At the risk of sounding like a Biblicist, I have to ask: Where in the Holy Scriptures do you see this kind of thing?  Scan the width and breadth of both testaments and there is nothing like this.  And this has nothing to do with cultural differences.  The ancient world knew how to laugh lustily.  Whether it was the ribald or farce, sarcasm or folksy observations about the foibles of everyday life, the ancient world knew how to laugh.  Be that as it was, you can scan the Prophets for one-liners and you’ll come up empty-handed.  You’ll find laments, woes, threats, rejoicing, praise, promises, and prophecy aplenty, but no jokes.  The Israelites rejoiced, even laughed, as the bodies of Egyptian soldiers washed ashore from the Rea Sea; the psalmist blessed those who would carry out the divine vengeance by taking Babylonian babies by the heels and cracking their heads open on the rocks (Ps. 137), but there are no jokes.  No Rodney Dangerfield saying, “Take my wife, please, someone take my wife!”

The prophet Elijah could taunt the prophets of Baal as they pranced about their altar cutting themselves with knives, suggesting that perhaps their god had gone to the WC.  His use of sarcasm, a legitimate form of humor, was the prelude to their getting their gizzards cut out.  Ha!  Ha!  St.

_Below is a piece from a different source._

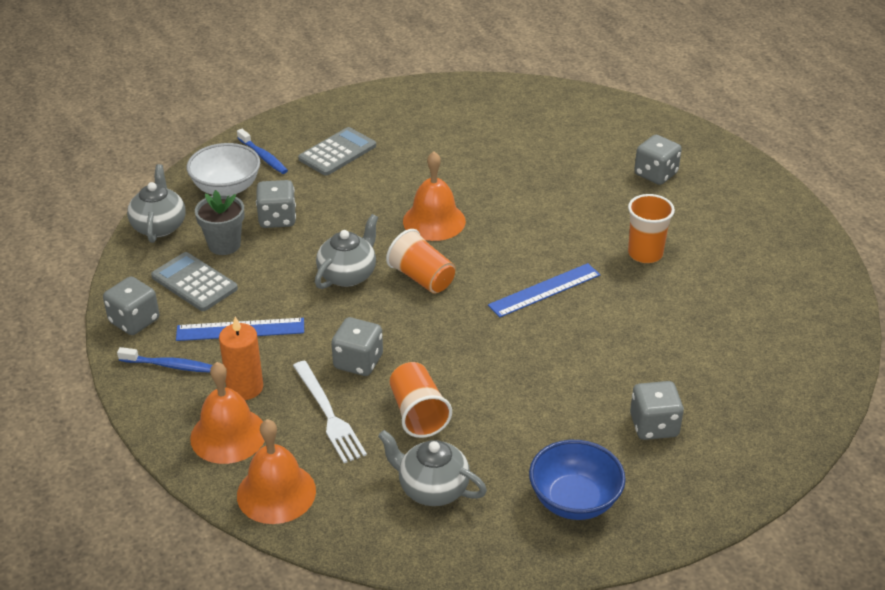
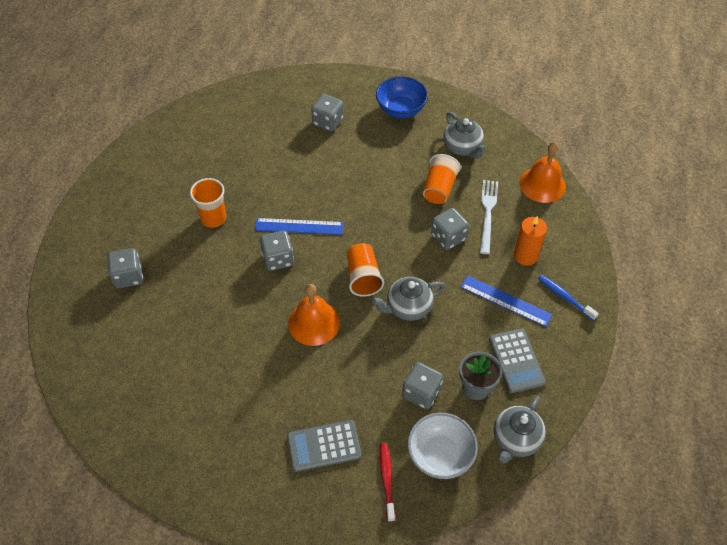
camera: 145 degrees left, 15 degrees up
(134, 321) = (573, 348): grey dice -> grey dice (278, 259)
(228, 435) = (551, 230): orange bell -> none
(263, 157) = (387, 479): blue toothbrush -> red toothbrush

Paul employs sarcasm in his wish that the Judaizers, who were troubling the Galatians about circumcision, would go all the way with their knives (5:12).  Ironically, sarcasm is the one form of humor which the sensitive proponents of cutesy humor in the church abhor.

If the preaching preserved for us in both testaments serves as any kind of paradigm at all, as it well should, then you realize how out of keeping much present-day preaching has become.  There is a dearth in biblical preaching of the kind of crowd-pleasing humor that has become commonplace in the church.  Neither the sermons of the prophets nor those of the apostles nor those of the Lord contain this kind of playing to the crowd.  Lest I be accused of pooping on someone else’s party, remember that I was one of the editors of the Motley Magpie.  I know humor, I’m a real fun guy, but I also know humor’s place, and it’s not in the holy of holies.  Finally, isn’t that the root of the problem: a loss of the sense of the holy?  So convinced that grace is ours and beyond our losing, we trifle with grace.  The priests Nadab and Abihu suffered the horrible consequences of trifling with unauthorized fire (so much for creative worship, Num. 3:4).  “If the righteous is scarcely saved” (1 Pet. 4:18), then preachers had better forego imitating Jay Leno in favor of being preachers of the true saving righteousness and the relief which it brings the burdened souls of their people.

I was once asked if God had a sense of humor.  If He does it is very ironic.  He makes you laugh through your tears at your foolishness and your lack of faith.  I suppose that maybe on occasion a knowing smile came across the face of that little shyster Jacob as he looked back upon his life.  However, this was far removed from the knee-slapping guffaws of today’s ecclesiastical jokesters.  Jacob saw his sinful folly against the backdrop of the mercy of the One he wrestled to a draw at the ford of the Jabbok.  The old man had every reason to rejoice over Him who is mercy; however, there was little reason to slap his gimpy leg in gut-splitting laughter.